The four looked up, exchanged looks with each other, then realized what Morrow was referring to.

“We practically live together while working cases,” Morgan offered with a shrug. “It’s not exactly profiling.”

“Isn’t profiling simply noticing behaviour?” Morrow pointed out.

“This isn’t noticing behaviour. It’s getting to know your colleagues,” Morgan responded promptly. He saw Morrow as an insert into the team, someone who wasn’t part of their family.

Emily reached across the table for a fork full of Morgan’s potatoes, distracting him enough to be able to send him an arched eyebrow. Leave her alone.

“That’s impressive,” Kian said. “You guys never talked about what you eat and what you don’t?”

“When you spend as much time together as we do it’s kind of a given,” Reid answered.

“It’s got to be hard though, travelling all the time?”

Every profiler shrugged. It came with the job and they all knew that when they signed on.

“And families? Relationships?”

Responses to questions like that always varied with the team. Usually they were good enough at their jobs that people were baffled by the idea of behavioural science. It wasn’t often that family life came up, nor was it normal for questions of relationships to come up in these cases. When they weren’t working together, they were out together. They had few friends outside of each other. It was just easier, with all the time they spent together, with the things they saw, not to involve someone else with their demons.

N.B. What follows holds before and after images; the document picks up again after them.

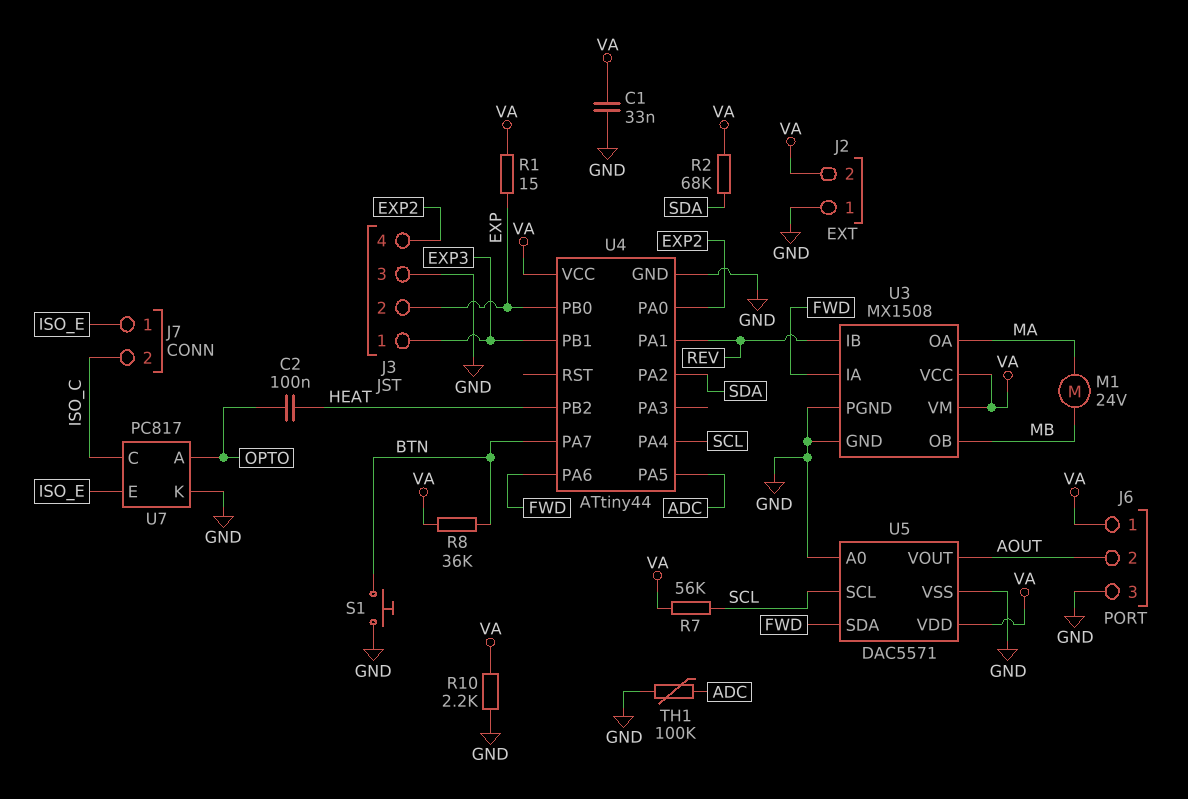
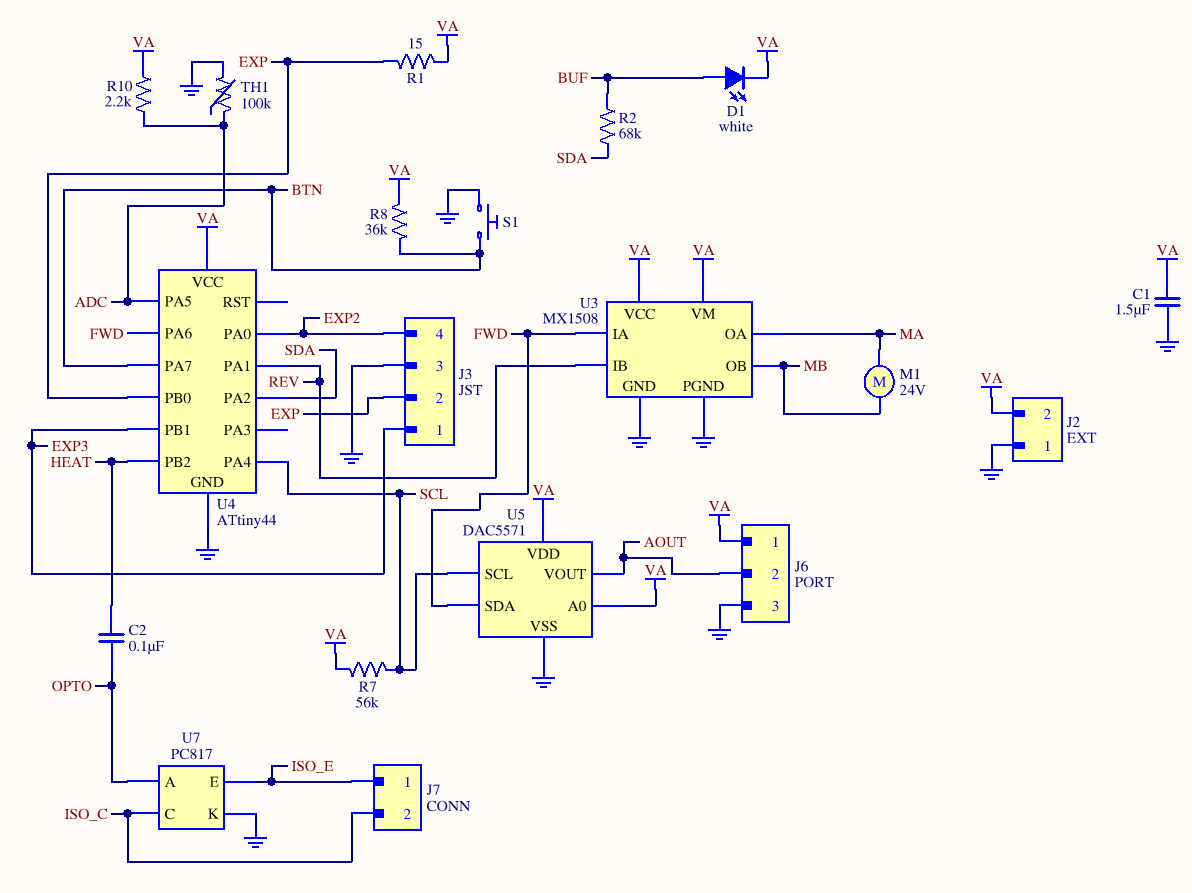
C1: 33nF (GND, VA) -> 1.5uF (GND, VA)
D1: none -> LED white (A BUF, K VA)
R2: 68k (SDA, VA) -> 68k (BUF, SDA)
R10: 2.2k (GND, VA) -> 2.2k (ADC, VA)
U5 pin A0: GND -> VA

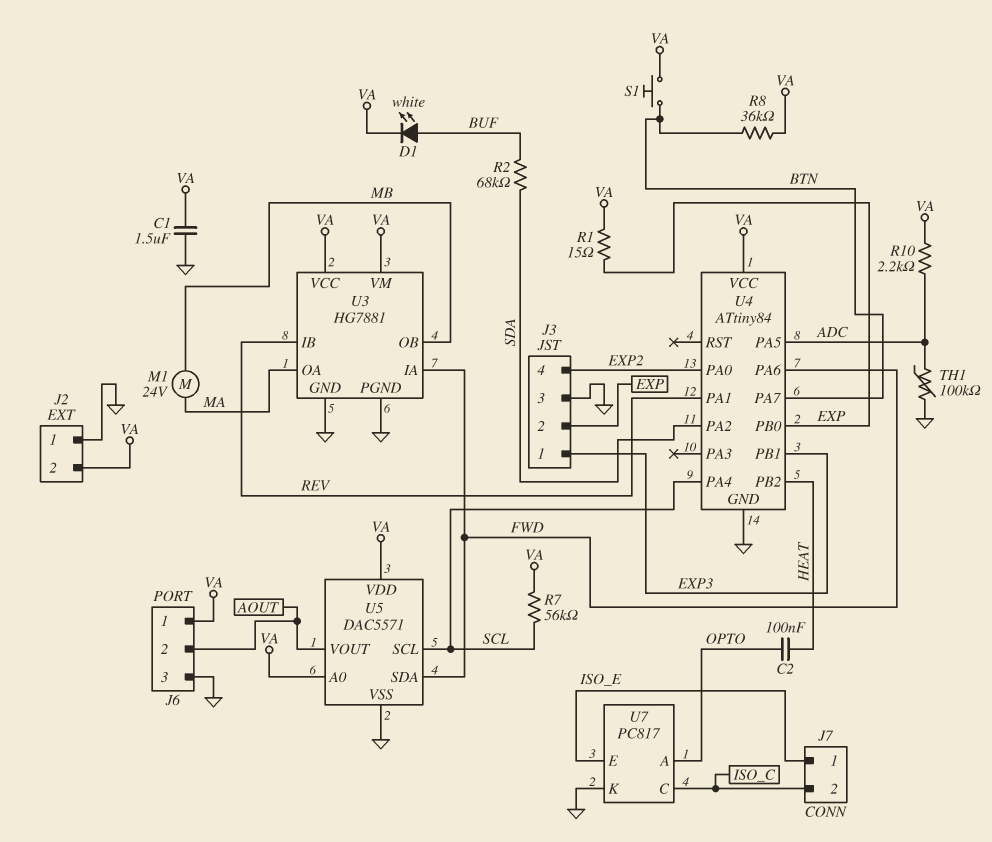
S1: button (BTN, GND) -> button (BTN, VA)
U3: MX1508 -> HG7881
U4: ATtiny44 -> ATtiny84

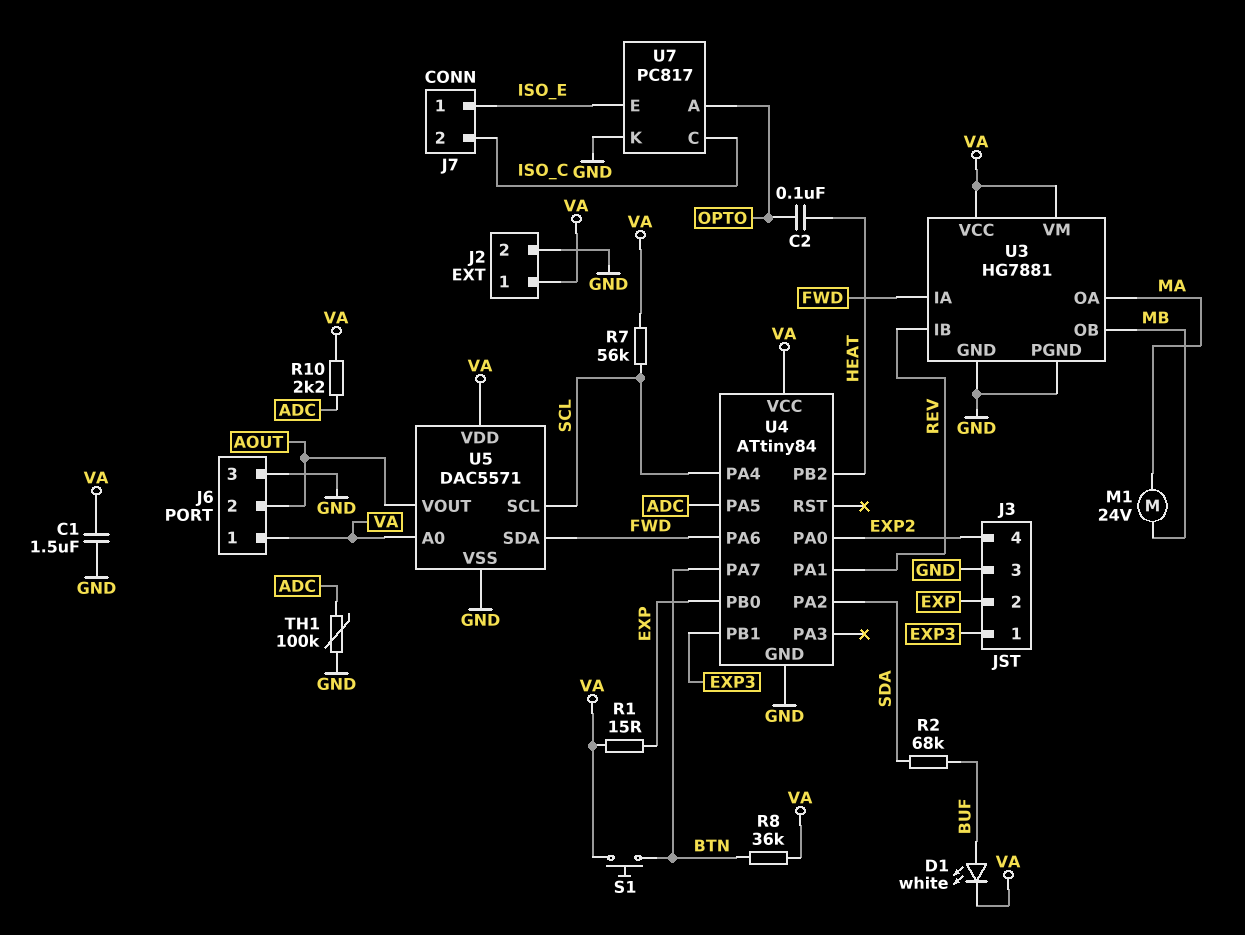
J2 pin 1: GND -> VA
J2 pin 2: VA -> GND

“We make due,” Morgan finally answered. His phone rang before anything else could happen. He grinned. “Go ahead Gorgeous.”

“I found your Pandora’s Box, Hot Stuff.”

“We’re listening.”

“So, I’m backtracking through internet routers, IP addresses, you know, the usual, when my babies start screaming. Madeline Ray posted on her blog not five minutes ago. I did some quick backtracking. Turns out, the IP address is registered to-“

“Tim Woodson?” Emily guessed.

“You’re no fun,” Garcia responded, pout in her voice. “But you’re right.”

Kian was already pulling out her cell phone. “I’ll get a search warrant.”

“That’s not all,” Garcia’s voice came through the phone. “You’ll never guess what I found out.”

“Come on Girl,” Morgan prompted. He could already see the adrenaline snaking through the team, making them all sit just a little bit straighter.

“It’s a doozy,” the blond technical analyst said, a grin in her voice.

“Garcia!”

“Cody Woodson is Madeline Ray’s boyfriend.”